A lotus is called Paṅkaja in Sanskrit, which means “born from wet mud”. A saintly person in a decrepit world is compared to a lotus because even as the lotus lives in the mud, it remains unaffected by it. A parrot, called Śuka in Sanskrit, repeats what it has heard, without modification. A saintly person transmits the knowledge he has received from his teachers without modification. These two are symbols for Shabda Academy because: (a) truth can be a lotus, born from the study of modern science and philosophy, comparable to birth from wet mud, and (b) that truth has to be identical to what has been heard from the teachers, comparable to a parrot’s speech.
Vedic knowledge is called śruti, or “that which was heard”. Veda has been preserved through disciplic successions in which every disciple transmits the knowledge unchanged to the next generation of disciples. But people today do not trust the Vedic texts or the disciplic successions due to the advent of industrialization. They consider the Vedic system a “myth” comparable to such myths concocted in the West. Therefore, we need a new method to establish the truth.
That method is reason and observation. Reasoning involves seeing the contradictions in modern thinking and connecting them to the assumptions in that thinking. Observation involves seeing the limitations of these assumptions in predicting and explaining the available empirical data. By combining reasoning and observation, we can conclusively refute the axioms in modern thinking. We can then show that the theories that explain these observations and overcome the flaws with current theories, are already found in the Vedic texts. Therefore, one doesn’t need to have blind faith in the Vedic texts. We can also trust them based on reason and observation.

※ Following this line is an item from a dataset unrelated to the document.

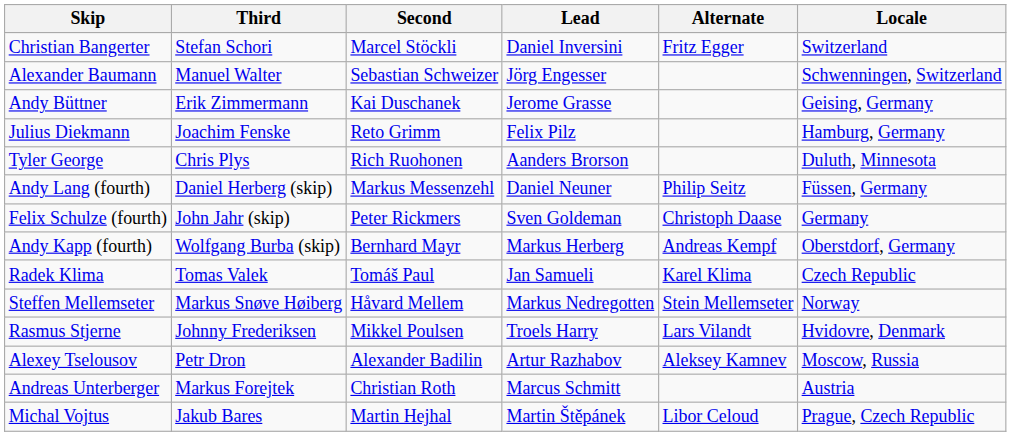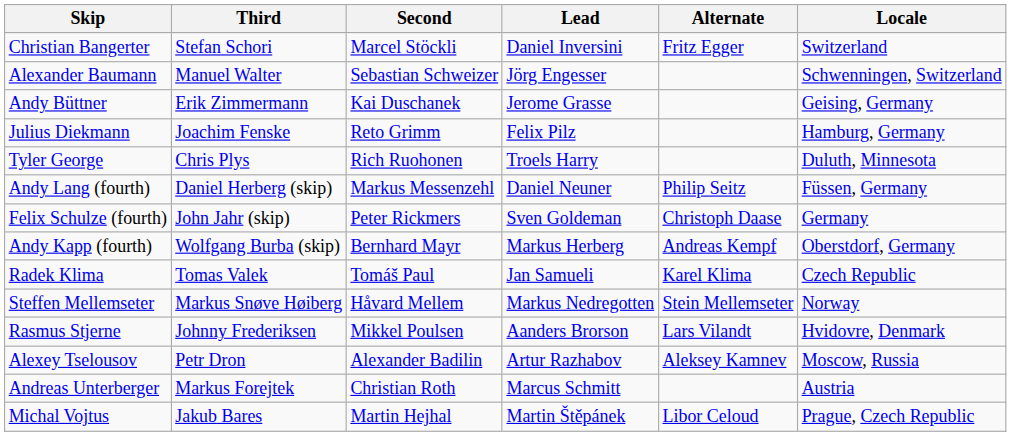Tyler George | Lead: Aanders Brorson -> Troels Harry
Rasmus Stjerne | Lead: Troels Harry -> Aanders Brorson
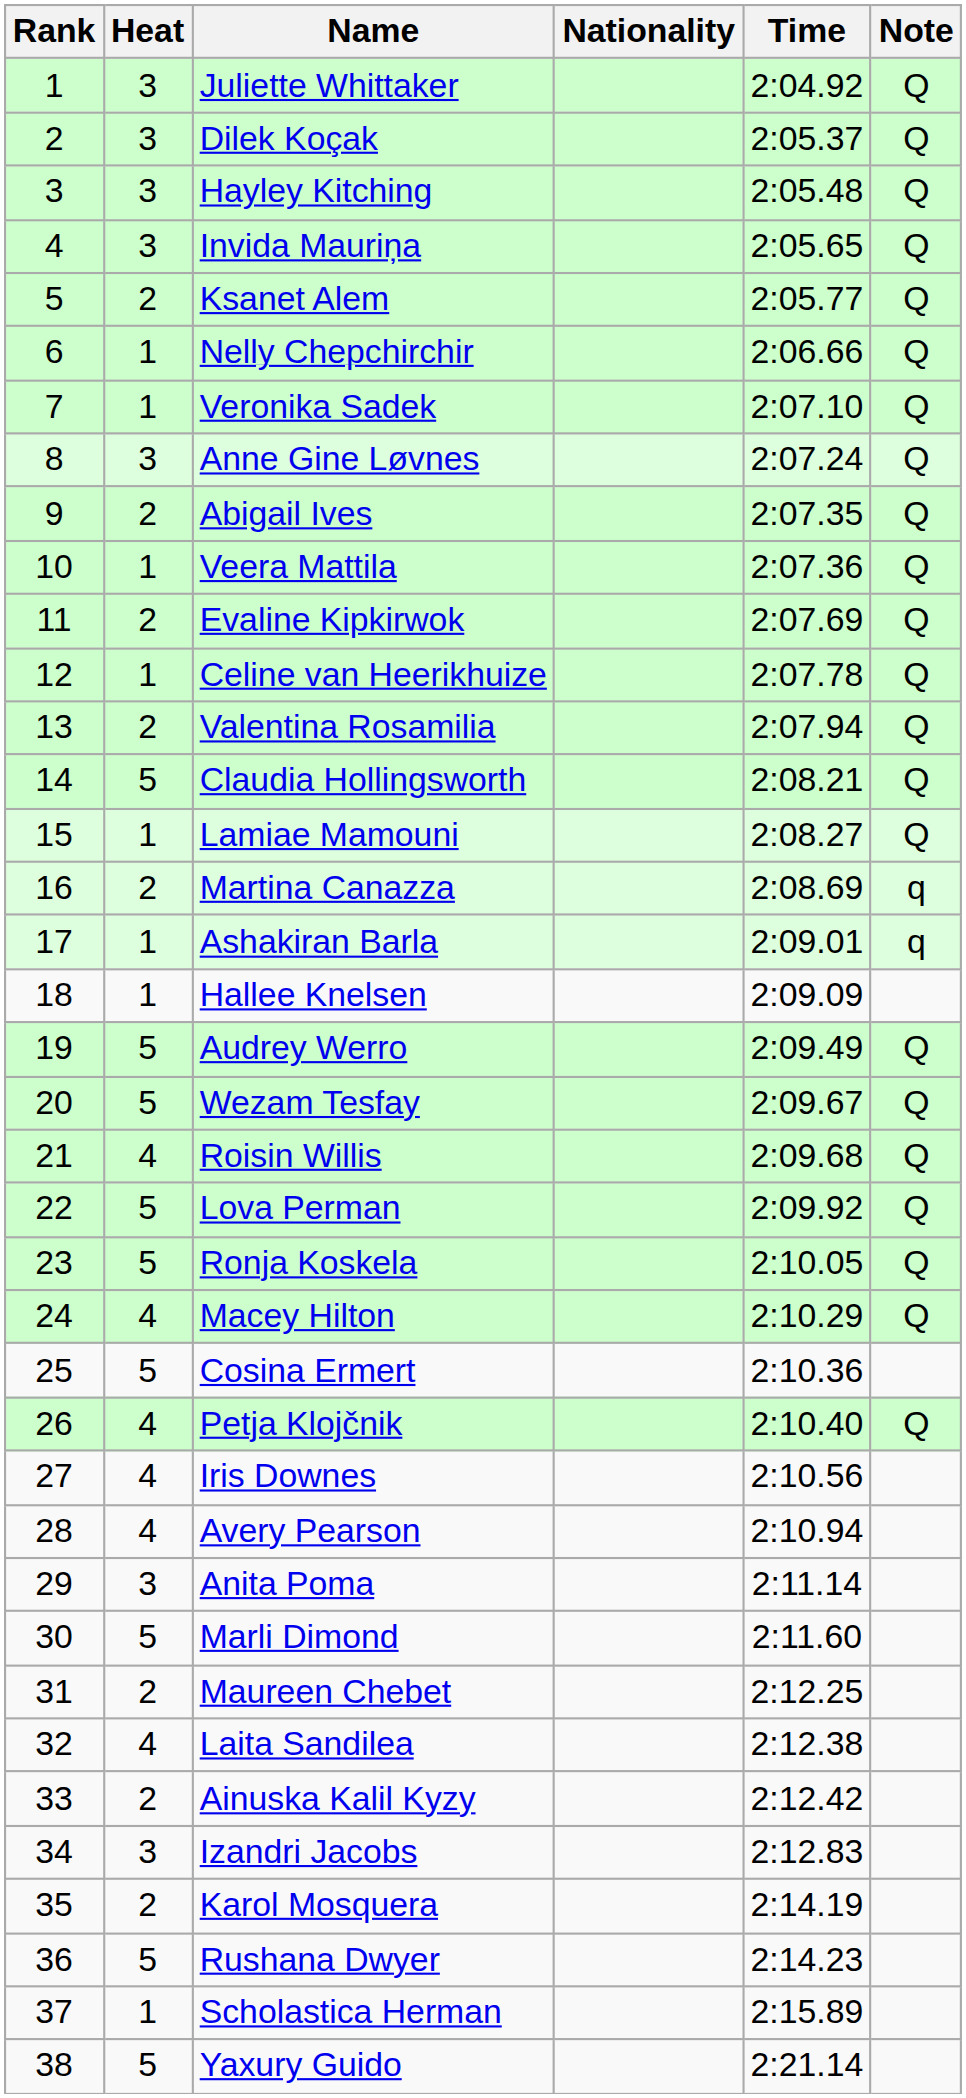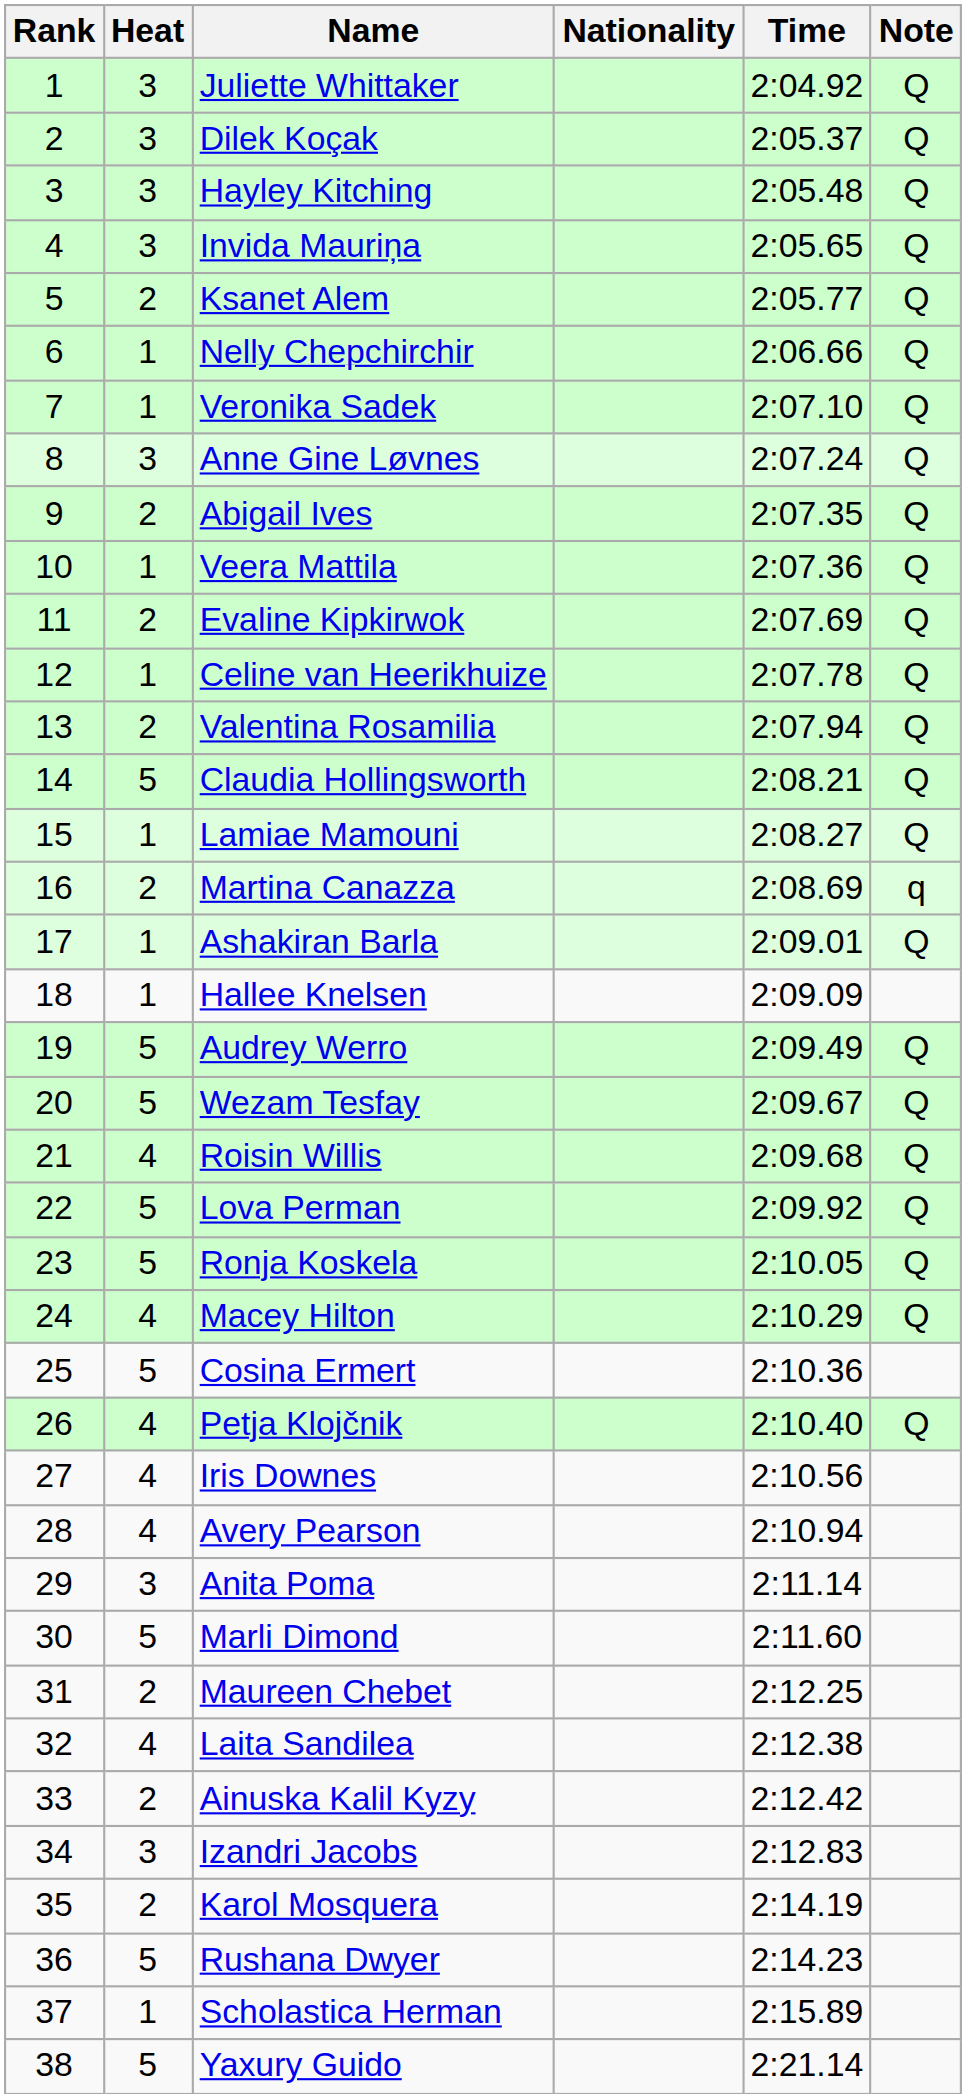Ashakiran Barla | Note: q -> Q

The truth that springs out of the flaws of modern thinking is like a lotus that grows in the mud. If that truth is identical to that which was previously received through a disciplic succession, then speaking that truth is like a parrot repeating what it has heard previously. Thus, we don’t see a contradiction between science and religion, where science is defined as an empirical and rational investigation, while religion is defined as placing our trust in some disciplic tradition.
Vedic epistemology identifies three methods called Pratyakṣa (observation), Anumāna (rational speculation), and Śabda (scriptural authority and disciplic succession). Many people see conflicts between science and religion because they equate science to Pratyakṣa and Anumāna and scriptural authority and disciplic succession to Śabda. Resolving this conflict is essential for the Vedic tradition, although it is not important for modern scientists. We resolve that conflict by producing the same truth from the investigation of modern science as that produced by the study of the Vedic scriptural tradition. However, since this method of discovering the truth is not identical to the conventional method used in Vedic tradition, hence, we cannot just rely on being a parrot. We have to also become a lotus. Shabda Academy is a combination of parrot and lotus.
We can call this process the modernization of the Vedic tradition. Modernity here pertains not to new ideas that reject the old ones. It pertains to a new method of discovering the same truth because the trust in the older method has been weakened. Modernization of the Vedic system pertains to the use of a different method for imparting the same truth. The truth is eternal. The truth does not change. But the methods of imparting and acquiring the truth can change.
The truth can be known in many ways. The Vedic tradition has accepted many paths to the truth. Each path is called a process of yoga. Accepting a new path to the truth means acknowledging a new kind of yoga, complementary to other forms of yoga traditionally used in the Vedic system. The new path must lead to the same conclusion. Otherwise it is not yoga. A new path to the truth modernizes the tradition and makes it adaptable to modern times, without modifying it.